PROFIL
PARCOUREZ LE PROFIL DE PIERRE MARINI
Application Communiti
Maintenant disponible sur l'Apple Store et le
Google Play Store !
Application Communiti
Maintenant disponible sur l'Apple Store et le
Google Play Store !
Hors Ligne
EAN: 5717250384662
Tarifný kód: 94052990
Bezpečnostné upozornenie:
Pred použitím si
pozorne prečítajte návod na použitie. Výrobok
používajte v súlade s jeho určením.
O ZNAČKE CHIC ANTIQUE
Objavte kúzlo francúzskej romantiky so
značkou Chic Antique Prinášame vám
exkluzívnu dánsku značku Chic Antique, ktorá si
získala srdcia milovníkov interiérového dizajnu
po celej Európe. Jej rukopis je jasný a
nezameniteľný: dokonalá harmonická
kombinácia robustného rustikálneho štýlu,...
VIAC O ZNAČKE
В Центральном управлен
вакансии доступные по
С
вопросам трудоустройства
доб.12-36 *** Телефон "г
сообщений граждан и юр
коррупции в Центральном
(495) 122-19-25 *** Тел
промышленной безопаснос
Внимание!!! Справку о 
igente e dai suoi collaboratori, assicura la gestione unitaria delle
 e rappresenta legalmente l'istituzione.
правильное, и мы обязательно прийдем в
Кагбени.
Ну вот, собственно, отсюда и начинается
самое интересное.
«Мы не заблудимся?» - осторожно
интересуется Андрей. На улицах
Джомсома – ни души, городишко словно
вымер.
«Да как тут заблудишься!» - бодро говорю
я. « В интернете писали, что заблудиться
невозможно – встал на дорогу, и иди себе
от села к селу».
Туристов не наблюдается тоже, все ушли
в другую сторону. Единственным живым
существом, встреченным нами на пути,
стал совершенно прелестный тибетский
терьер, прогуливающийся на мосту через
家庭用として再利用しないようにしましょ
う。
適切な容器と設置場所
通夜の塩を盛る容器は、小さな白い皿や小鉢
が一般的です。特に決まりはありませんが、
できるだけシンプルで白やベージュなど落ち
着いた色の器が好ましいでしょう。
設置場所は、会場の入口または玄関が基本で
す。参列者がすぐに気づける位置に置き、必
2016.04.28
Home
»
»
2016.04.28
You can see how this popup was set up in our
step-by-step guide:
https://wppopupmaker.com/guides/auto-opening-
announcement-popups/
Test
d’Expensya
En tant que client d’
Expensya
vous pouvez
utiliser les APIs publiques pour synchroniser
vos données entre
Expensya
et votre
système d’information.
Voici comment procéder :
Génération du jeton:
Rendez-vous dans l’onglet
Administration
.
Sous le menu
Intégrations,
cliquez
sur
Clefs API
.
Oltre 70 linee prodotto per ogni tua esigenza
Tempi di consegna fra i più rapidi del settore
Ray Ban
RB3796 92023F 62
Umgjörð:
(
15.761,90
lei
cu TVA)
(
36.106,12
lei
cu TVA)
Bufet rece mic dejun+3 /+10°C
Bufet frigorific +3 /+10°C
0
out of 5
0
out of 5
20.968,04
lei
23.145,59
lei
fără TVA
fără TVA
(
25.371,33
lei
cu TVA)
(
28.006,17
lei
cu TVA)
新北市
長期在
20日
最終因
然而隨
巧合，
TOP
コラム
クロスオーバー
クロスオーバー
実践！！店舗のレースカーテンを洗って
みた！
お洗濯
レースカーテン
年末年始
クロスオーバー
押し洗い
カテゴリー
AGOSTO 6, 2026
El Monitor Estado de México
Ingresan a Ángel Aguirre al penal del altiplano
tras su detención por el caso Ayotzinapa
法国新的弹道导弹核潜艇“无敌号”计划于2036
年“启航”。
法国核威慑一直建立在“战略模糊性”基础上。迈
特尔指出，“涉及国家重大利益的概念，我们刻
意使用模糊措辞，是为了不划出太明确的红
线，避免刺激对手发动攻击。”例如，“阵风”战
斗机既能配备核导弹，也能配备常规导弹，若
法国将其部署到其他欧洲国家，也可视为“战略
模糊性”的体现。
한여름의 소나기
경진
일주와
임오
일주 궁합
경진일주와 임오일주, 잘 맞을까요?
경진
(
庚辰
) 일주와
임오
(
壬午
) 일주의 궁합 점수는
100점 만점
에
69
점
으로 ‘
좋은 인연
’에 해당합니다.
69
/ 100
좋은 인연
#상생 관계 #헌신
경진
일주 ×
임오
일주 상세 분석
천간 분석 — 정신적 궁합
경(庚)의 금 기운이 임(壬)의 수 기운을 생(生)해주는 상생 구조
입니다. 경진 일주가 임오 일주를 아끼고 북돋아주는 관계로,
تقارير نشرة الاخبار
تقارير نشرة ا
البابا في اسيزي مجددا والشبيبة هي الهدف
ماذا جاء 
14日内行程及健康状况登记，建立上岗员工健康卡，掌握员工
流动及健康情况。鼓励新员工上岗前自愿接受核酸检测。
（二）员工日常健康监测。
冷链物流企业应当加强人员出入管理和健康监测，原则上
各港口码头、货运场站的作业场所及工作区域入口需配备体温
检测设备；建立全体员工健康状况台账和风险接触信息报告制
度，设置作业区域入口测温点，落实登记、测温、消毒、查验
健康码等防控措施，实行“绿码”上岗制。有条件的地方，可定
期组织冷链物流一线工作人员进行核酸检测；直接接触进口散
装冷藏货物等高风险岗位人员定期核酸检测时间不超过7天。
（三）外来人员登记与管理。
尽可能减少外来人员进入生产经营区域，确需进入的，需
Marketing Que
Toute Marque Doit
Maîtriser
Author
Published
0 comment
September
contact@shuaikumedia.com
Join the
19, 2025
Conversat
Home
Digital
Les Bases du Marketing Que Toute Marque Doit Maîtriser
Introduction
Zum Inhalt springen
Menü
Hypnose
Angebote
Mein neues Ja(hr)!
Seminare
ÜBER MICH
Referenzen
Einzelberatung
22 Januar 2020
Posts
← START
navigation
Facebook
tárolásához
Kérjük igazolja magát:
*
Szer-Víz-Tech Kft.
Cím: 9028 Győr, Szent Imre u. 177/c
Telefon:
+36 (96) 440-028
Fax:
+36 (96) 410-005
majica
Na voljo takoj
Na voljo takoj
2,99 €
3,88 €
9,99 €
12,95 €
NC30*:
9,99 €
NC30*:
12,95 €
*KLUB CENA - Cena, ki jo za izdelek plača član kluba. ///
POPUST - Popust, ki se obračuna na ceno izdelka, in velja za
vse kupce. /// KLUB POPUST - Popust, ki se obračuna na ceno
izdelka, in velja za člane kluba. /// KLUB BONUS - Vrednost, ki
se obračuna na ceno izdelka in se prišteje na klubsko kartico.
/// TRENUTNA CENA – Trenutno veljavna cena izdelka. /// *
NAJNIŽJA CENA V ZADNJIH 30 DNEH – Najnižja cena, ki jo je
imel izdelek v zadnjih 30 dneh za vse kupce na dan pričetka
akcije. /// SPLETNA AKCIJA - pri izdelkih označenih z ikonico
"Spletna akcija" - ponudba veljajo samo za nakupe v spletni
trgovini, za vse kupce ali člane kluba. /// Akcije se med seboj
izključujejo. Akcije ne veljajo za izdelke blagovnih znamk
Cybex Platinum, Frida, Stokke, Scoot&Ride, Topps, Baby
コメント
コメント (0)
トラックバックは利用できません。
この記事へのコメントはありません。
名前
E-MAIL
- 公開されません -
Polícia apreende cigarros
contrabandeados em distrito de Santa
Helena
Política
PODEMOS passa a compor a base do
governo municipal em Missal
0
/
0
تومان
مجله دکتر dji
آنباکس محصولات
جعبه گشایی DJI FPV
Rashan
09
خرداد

DESCRIPTION OF THE TASK: Tally the lines of the entries that carry the word "člane" and say only that number.

YOUR RESPONSE: 2